Whether you want to work in a zoo with animals or study the way certain animals communicate with one another, an advanced degree in animal behavior or psychology may be helpful. An undergraduate degree may gain you entry into the field, but a master’s or doctoral degree may really enable you to obtain that extra learning to become involved with research or deeper exploration into animal behavior and psychology fields.
Below we profile the seven top animal behavior and psychology programs that provide hands-on skills and interdisciplinary learning. Whether you are just considering the field or want to look for more advanced degree options, this list can help as a guide.
Bucknell University, which is based in Lewisburg, Pennsylvania, offers a bachelor’s of arts (BA), a bachelor’s of science (BS), and a master’s of science (MS) degree in animal behavior science.
The school launched its animal behavior program 40 years ago, making it available to students as a joint education offering through both the school’s psychology and biology departments. At Bucknell, the programs emphasize the evolution of animal life, whereas programs in animal science focus on the use of animals for human purposes.
Over the decades, students in the school’s programs have achieved high degrees of success, with various students receiving fellowships, including nine selected as the recipients of National Science Foundation fellowships. An emphasis is placed on undergraduate research, study-abroad opportunities, and internships for the development of practical skills.

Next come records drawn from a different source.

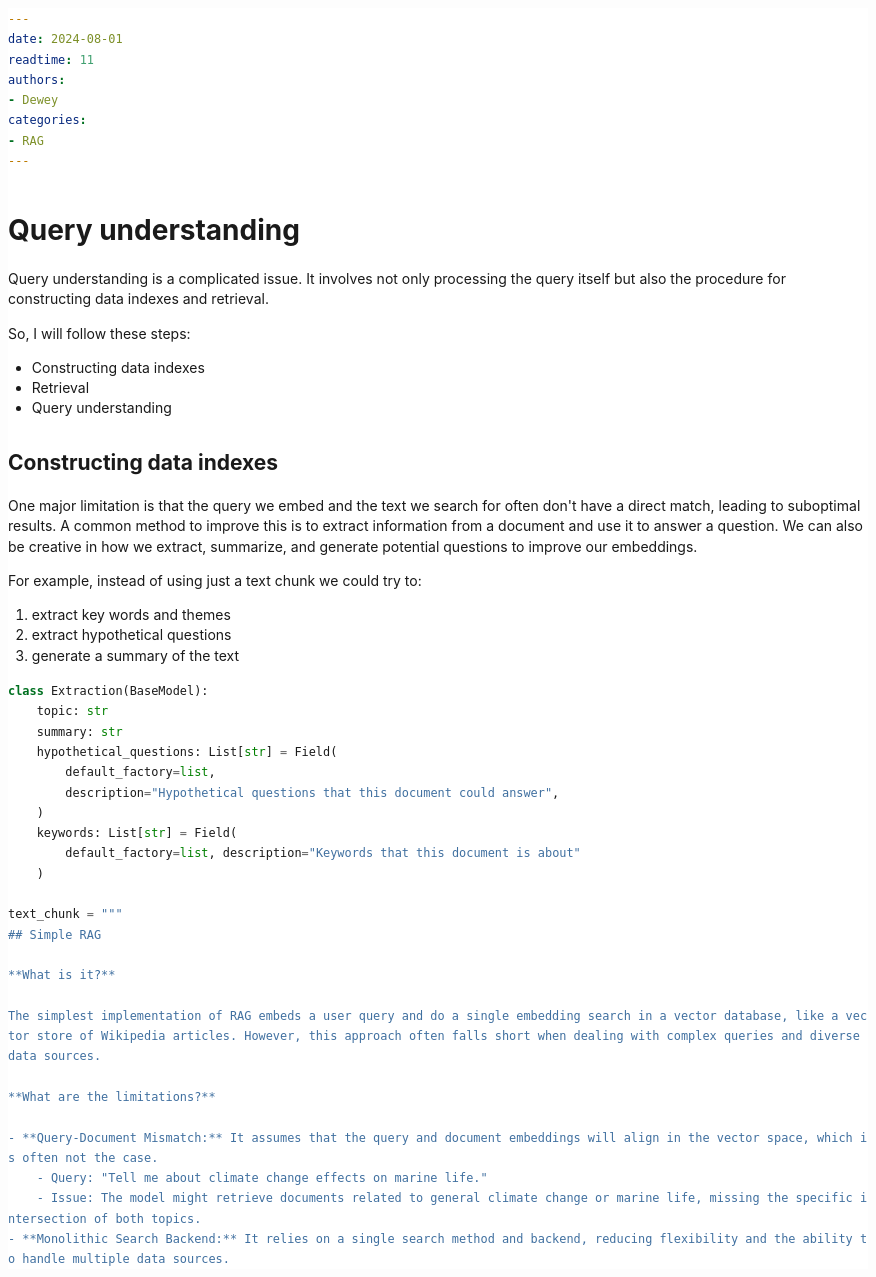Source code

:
 ```yaml
---
date: 2024-08-01
readtime: 11
authors:
- Dewey
categories:
- RAG
---
```


# Query understanding

Query understanding is a complicated issue. It involves not only processing the query itself but also the procedure for constructing data indexes and retrieval.

So, I will follow these steps:

- Constructing data indexes
- Retrieval
- Query understanding

## Constructing data indexes

One major limitation is that the query we embed and the text we search for often don't have a direct match, leading to suboptimal results. A common method to improve this is to extract information from a document and use it to answer a question. We can also be creative in how we extract, summarize, and generate potential questions to improve our embeddings.

For example, instead of using just a text chunk we could try to:

1. extract key words and themes
2. extract hypothetical questions
3. generate a summary of the text

```python
class Extraction(BaseModel):
    topic: str
    summary: str
    hypothetical_questions: List[str] = Field(
        default_factory=list,
        description="Hypothetical questions that this document could answer",
    )
    keywords: List[str] = Field(
        default_factory=list, description="Keywords that this document is about"
    )

text_chunk = """
## Simple RAG

**What is it?**

The simplest implementation of RAG embeds a user query and do a single embedding search in a vector database, like a vector store of Wikipedia articles. However, this approach often falls short when dealing with complex queries and diverse data sources.

**What are the limitations?**

- **Query-Document Mismatch:** It assumes that the query and document embeddings will align in the vector space, which is often not the case.
    - Query: "Tell me about climate change effects on marine life."
    - Issue: The model might retrieve documents related to general climate change or marine life, missing the specific intersection of both topics.
- **Monolithic Search Backend:** It relies on a single search method and backend, reducing flexibility and the ability to handle multiple data sources.
```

At Southwestern University in Georgetown, Texas, students can seek a minor degree program in animal behavior. The university, the oldest in the state, was founded in 1840 and offers a unique multidisciplinary degree program that combines science, social science, arts, and humanities.
The minor is offered both through the school’s biology and psychology departments. It explores the historical and cultural development of animals and humans, examining the relationships between animals and other categories of social difference such as race, gender, sexuality, class, and disability. Students in the animal behavior minor program have the opportunity to present their research at a scientific meeting and pursue study abroad opportunities.
Carroll University in Waukesha, Wisconsin gives students the opportunity to pursue a bachelor’s of science or a minor degree in animal behavior. The school owns a 60-acre scientific field station near campus that provides a laboratory and outdoor classroom for animal behavior students to learn and study.
Students can also become involved in research training by taking advantage of the school’s partnership with the Racine Zoo. The program requires that students complete an internship as part of their training and take a behavioral analysis research methods course during their fourth year.
Hunter College in New York City gives students the option to pursue a master’s of arts degree in animal behavior and conversation (ABC) through a 36-credit program. The college, founded in 1870, is one of the oldest public universities in the U.S. It is also the largest City University of New York (CUNY) college.
Students enrolled in the program take 15 credits in the areas of animal behavior and conservation and 12 credits in psychology. The remaining credits are taken as electives offered through the psychology department in areas such as comparative psychology, ethology, and special topics.
A certificate program in ABC is also available through the school and requires completion of 15 credits at the graduate level, which can later be applied to the master’s degree if students are then accepted into the program.
Those looking for a more advanced degree in animal psychology at the PhD level can turn to the University of Washington, in Seattle. The school’s graduate program incorporates training at both the psychological and zoological levels, broadening student understanding of animal behavior and behavioral ecology.
Students graduate with a PhD in psychology focused in animal behavior and can become engaged in research in field, laboratory, and zoo environments while in school. They also have access to a variety of departmental resources extended to faculty members involved in research in fields like behavioral genetics, evolutionary psychology, and social behavior.
The University of California, Davis offers students a PhD in animal behavior. A master’s degree may also be granted to students seeking a PhD, given that they seek permission and are given it to complete the steps for obtaining that degree.
Students in the PhD program take 20 core units in animal behavior and six units in elective courses for a total of 26 to complete the program. They have the support of a committee as they choose their elective coursework and begin to develop their dissertation plan. Students normally take five years to finish the program, tackling all their core and elective work by their second year, and completing and defending their dissertation by their fifth and final year.
Arizona State University, in Tempe, also offers a PhD program in animal behavior. A total of 84 credit-hours is needed to complete the program, which includes two core courses: one in research strategies and a seminar on current issues in animal behavior.
The program is interdisciplinary, providing integrative perspectives from fields as varied as domestication, ecology, evolution, neuroscience, physiology, and others. Students need to develop a research proposal that needs defending for their admission to candidacy and, as a final part of their program, defend their dissertation through a public seminar followed by an oral exam.